*REQUIREMENTS*
Copy out the lines starting at the one containing "Rendered at 1654 by 1241 pixels." and ending at the one containing "For every layout", reproducing them precisely.

*DATA LINES*
(begin)

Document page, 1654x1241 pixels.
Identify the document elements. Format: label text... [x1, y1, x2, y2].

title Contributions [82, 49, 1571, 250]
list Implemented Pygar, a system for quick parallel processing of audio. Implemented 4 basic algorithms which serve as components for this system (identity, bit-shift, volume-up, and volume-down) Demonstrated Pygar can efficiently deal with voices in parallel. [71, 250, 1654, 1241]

(end)
(begin)

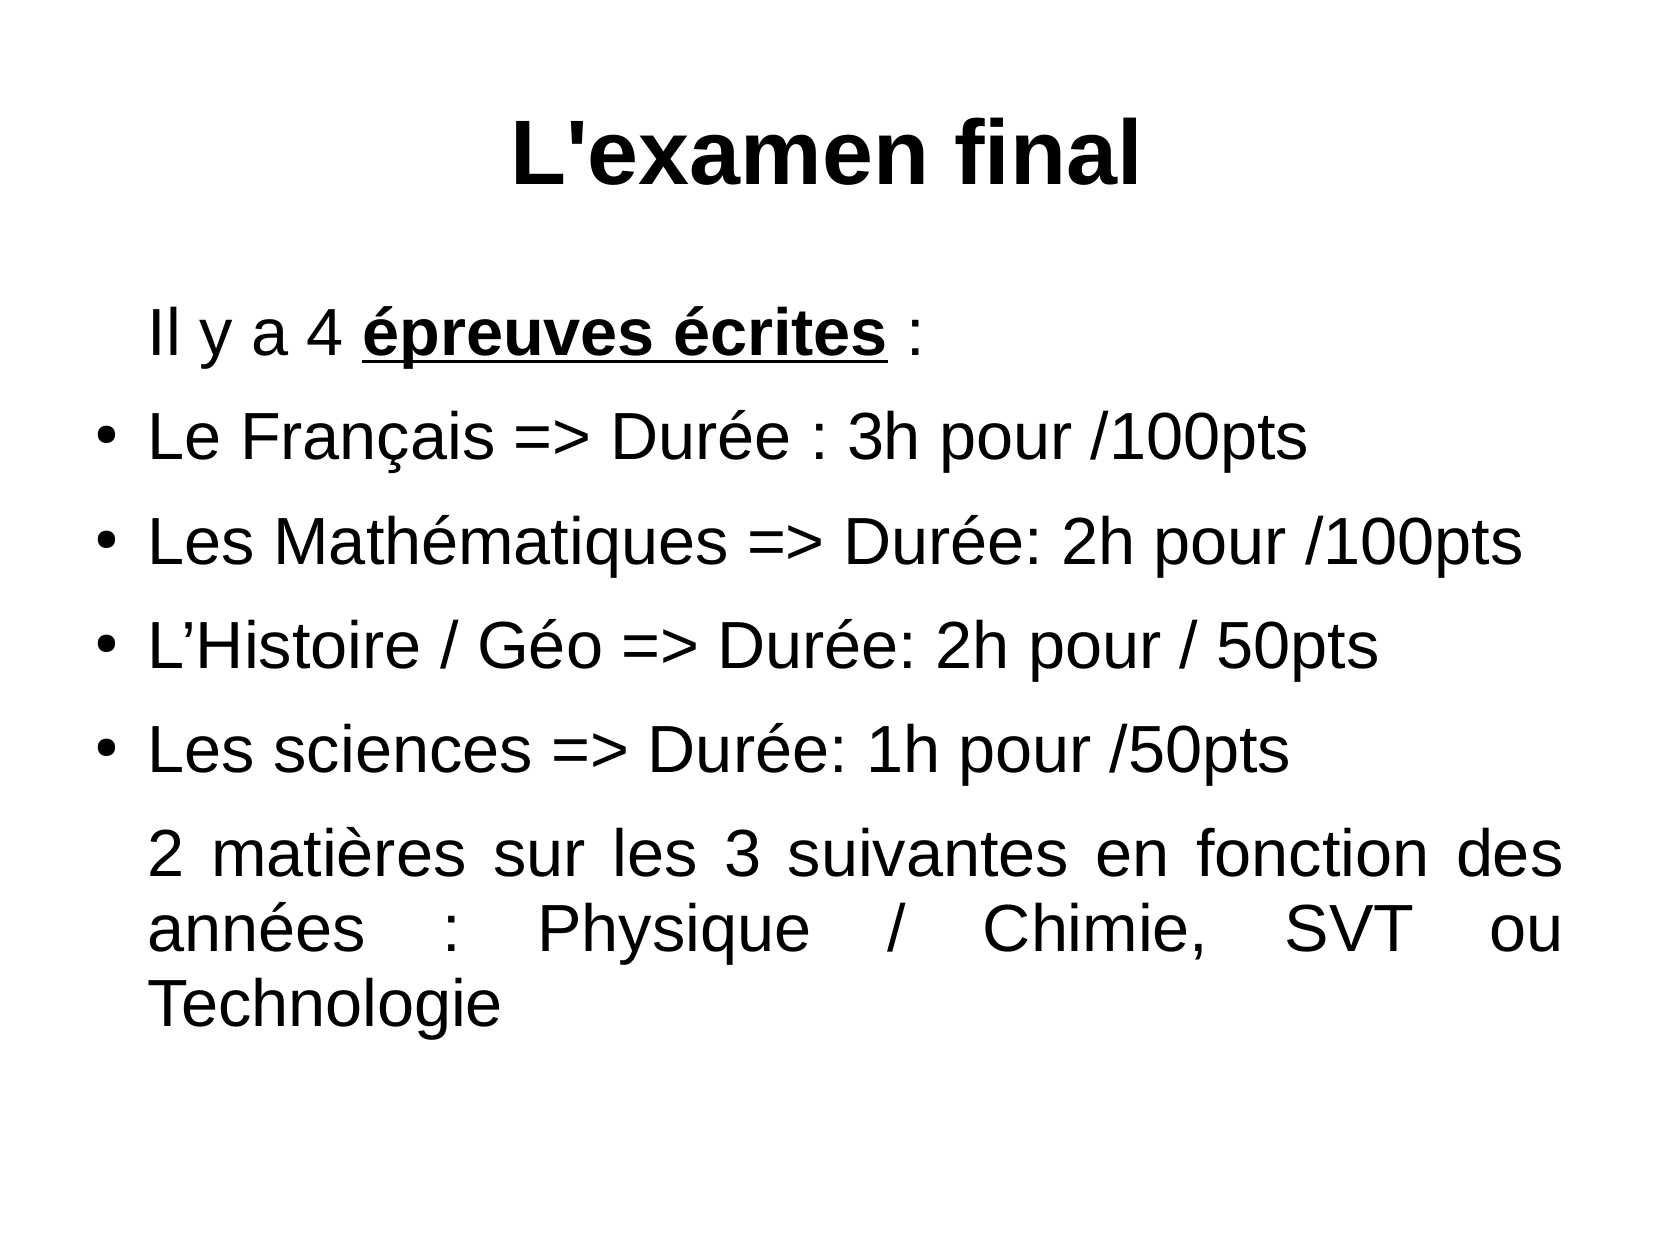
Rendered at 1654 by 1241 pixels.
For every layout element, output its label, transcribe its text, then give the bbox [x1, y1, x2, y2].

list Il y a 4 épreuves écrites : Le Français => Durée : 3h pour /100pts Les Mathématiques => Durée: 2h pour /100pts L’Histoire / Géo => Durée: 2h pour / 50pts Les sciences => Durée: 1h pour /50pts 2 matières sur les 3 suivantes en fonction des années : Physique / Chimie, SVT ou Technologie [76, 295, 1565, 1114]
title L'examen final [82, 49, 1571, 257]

(end)

*EXERCISE ANSWER*
Rendered at 1654 by 1241 pixels.
For every layout element, output its label, transcribe its text, then give the bbox [x1, y1, x2, y2].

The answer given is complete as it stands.